Au-delà du risque de rendre l'Union inaudible, "la paralysie politique pourrait encourager certains Etats membres à prioriser d'autres formats", comme les discussions bilatérales, s'inquiète David McAllister. Pire, cette cacophonie aurait même "empêché l'UE de désescalader le conflit", juge Nathalie Tocci, à la tête d'un think tank italien, l'Instituto Affari Internazionali, dans le Guardian.

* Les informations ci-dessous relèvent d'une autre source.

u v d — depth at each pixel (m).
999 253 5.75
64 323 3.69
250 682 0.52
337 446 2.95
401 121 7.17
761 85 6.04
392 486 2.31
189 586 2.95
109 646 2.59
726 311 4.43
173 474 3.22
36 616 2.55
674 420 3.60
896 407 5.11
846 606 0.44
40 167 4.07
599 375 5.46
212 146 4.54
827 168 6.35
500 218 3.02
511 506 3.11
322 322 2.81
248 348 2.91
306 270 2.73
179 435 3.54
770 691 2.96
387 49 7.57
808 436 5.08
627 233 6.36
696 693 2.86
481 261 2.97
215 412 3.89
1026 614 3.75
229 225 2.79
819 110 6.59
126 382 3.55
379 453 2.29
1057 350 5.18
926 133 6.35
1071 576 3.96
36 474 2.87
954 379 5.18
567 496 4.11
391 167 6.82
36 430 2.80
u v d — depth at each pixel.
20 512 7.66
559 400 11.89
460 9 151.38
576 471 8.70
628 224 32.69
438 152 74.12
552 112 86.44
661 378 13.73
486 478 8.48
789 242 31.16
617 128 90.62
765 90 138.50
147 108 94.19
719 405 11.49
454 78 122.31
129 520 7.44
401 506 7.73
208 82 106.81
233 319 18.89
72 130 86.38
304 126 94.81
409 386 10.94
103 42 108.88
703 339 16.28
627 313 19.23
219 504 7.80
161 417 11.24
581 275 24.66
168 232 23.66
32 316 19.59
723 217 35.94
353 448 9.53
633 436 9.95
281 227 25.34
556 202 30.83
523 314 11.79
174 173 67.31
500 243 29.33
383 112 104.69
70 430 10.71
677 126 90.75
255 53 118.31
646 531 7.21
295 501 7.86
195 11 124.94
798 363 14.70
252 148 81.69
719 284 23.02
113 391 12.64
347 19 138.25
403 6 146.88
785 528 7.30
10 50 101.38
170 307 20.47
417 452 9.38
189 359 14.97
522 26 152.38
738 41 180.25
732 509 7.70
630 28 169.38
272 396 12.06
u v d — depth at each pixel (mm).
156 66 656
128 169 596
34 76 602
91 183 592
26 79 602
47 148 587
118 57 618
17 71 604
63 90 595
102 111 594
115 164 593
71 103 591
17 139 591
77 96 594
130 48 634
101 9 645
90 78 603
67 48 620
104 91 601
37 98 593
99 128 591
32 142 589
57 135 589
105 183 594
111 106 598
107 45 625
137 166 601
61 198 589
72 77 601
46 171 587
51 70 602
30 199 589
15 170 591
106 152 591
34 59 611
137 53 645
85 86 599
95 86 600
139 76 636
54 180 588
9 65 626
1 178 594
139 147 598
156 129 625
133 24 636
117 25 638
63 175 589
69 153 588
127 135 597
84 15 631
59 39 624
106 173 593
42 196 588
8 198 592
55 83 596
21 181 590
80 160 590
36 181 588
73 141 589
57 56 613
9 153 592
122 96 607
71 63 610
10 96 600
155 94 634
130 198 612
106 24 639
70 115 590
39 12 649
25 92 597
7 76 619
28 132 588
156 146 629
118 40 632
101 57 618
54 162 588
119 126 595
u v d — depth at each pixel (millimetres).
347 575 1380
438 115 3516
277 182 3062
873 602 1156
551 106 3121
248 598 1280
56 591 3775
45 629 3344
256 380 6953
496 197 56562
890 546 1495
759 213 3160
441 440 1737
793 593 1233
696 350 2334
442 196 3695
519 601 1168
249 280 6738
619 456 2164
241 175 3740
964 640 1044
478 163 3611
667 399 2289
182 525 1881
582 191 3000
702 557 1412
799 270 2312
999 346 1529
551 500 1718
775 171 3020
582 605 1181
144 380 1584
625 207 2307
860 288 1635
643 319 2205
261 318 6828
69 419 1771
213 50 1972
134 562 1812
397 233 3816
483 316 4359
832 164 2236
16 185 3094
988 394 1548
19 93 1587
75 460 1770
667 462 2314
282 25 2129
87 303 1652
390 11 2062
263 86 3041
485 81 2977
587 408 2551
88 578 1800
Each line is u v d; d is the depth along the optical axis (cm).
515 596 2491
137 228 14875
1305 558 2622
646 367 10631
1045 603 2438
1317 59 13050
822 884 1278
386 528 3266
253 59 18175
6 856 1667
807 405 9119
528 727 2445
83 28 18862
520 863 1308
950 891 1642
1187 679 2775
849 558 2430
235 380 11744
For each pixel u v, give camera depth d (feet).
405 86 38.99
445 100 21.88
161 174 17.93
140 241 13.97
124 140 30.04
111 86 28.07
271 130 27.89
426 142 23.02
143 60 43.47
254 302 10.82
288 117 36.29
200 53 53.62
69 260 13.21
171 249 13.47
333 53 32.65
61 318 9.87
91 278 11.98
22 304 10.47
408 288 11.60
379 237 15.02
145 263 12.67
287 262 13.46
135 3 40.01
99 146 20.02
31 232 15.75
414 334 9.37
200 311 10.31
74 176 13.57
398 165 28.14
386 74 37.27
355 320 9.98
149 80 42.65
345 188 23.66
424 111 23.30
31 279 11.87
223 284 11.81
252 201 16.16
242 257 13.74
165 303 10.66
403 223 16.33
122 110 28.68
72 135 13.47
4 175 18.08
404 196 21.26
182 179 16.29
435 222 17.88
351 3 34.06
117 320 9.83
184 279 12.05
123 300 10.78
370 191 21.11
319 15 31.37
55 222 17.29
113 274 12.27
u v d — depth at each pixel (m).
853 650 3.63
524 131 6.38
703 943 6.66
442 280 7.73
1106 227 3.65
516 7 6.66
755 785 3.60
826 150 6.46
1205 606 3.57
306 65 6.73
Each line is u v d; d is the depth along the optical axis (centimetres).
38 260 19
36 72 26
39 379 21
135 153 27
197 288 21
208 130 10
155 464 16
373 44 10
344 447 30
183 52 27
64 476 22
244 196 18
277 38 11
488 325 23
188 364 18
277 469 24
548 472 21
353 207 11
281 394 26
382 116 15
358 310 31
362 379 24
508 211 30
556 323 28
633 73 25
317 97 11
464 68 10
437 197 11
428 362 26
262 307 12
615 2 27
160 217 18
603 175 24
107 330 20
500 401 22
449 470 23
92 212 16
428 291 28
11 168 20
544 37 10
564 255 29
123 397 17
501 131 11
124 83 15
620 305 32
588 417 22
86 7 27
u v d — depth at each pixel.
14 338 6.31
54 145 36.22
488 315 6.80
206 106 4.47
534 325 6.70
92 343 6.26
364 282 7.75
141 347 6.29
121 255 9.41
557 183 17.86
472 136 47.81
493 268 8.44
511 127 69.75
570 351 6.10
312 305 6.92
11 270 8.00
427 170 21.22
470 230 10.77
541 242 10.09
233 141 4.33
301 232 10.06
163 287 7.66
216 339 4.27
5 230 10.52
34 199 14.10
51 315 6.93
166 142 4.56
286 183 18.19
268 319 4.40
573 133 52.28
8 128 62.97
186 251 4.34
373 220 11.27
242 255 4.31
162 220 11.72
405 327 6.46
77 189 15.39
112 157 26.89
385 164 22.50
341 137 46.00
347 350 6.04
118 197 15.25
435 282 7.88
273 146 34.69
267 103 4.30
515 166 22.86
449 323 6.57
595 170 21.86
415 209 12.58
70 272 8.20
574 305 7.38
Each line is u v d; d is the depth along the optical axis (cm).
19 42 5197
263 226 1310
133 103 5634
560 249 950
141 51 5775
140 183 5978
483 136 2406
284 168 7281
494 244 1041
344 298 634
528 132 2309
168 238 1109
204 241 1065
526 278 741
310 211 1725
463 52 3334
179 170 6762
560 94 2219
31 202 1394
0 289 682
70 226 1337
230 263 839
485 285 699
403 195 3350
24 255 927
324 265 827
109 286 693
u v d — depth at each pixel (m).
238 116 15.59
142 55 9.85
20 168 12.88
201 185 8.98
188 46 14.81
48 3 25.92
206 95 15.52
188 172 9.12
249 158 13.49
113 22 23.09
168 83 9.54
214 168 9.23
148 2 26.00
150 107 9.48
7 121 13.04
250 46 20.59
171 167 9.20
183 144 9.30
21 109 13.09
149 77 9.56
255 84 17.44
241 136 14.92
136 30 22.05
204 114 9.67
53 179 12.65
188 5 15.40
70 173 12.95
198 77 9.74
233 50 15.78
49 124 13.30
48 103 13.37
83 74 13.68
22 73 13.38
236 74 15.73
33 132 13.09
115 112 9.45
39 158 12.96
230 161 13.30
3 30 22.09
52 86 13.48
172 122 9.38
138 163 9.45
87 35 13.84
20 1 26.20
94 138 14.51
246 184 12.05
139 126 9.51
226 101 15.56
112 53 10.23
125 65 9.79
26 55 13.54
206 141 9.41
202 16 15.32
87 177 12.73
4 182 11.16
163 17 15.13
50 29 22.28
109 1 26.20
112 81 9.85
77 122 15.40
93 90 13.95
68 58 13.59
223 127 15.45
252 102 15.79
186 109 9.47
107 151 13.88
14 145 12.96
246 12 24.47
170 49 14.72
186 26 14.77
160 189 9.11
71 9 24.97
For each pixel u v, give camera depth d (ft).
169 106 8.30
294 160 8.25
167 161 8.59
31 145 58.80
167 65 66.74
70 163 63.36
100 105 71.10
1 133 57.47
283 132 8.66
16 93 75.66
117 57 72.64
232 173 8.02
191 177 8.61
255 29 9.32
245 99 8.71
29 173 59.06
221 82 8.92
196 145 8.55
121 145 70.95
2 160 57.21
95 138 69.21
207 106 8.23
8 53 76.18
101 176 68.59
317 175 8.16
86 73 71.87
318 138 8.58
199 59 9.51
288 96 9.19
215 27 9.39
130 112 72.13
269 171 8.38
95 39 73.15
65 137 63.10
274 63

Comme d'autres, David McAllister prône donc la fin des votes à l'unanimité et "la mise en place d'une majorité qualifiée" pour les décisions relatives à la politique étrangère. Mais pour que cette politique "soit véritablement européenne et cohérente, il faudrait un véritable transfert de compétence au niveau européen", souligne Gesine Weber. Une proposition qui ne récolte que peu d'approbation dans les capitales, pointe Mujtaba Rahman, de l'entreprise d'analyse Eurasia Group, dans un article publié par Politico.

L'UE est-elle condamnée à demeurer un "nain géopolitique" ? Pas forcément, d'abord parce que les institutions européennes offrent un espace "important" de coordination, souligne Mujtaba Rahman. Même si les négociations à 27 sont parfois difficiles, la guerre en Ukraine montre que le bloc peut parler d'une seule voix. Un état de fait "qui correspond à une demande accrue des citoyens européens (...) qui attendent que l'UE en fasse plus en matière de défense et de sécurité, comme le montrent des études d'opinions", selon Gesine Weber.

Reste que sur le conflit entre Israël et le Hamas, un sujet "moins existentiel" pour les 27 que la guerre en Ukraine, la feuille de route à suivre est moins évidente. "L'UE ne peut pas être un médiateur, puisqu'elle n'a pas de contact avec le Hamas", souligne Hugh Lovatt. "Mais à plus long terme, dans le cadre d'un processus de paix, elle a un rôle diplomatique à jouer politiquement grâce à ses liens avec Israël et l'Autorité palestinienne", ajoute le chercheur. "Certes, les Israéliens n'écoutent pas vraiment les Européens, mais l'UE doit défendre ses valeurs et ses principes, juge James Moran. Ne rien faire pour la paix en Palestine serait une mauvaise nouvelle pour l'UE, en particulier pour nos propres communautés [juives et arabes]."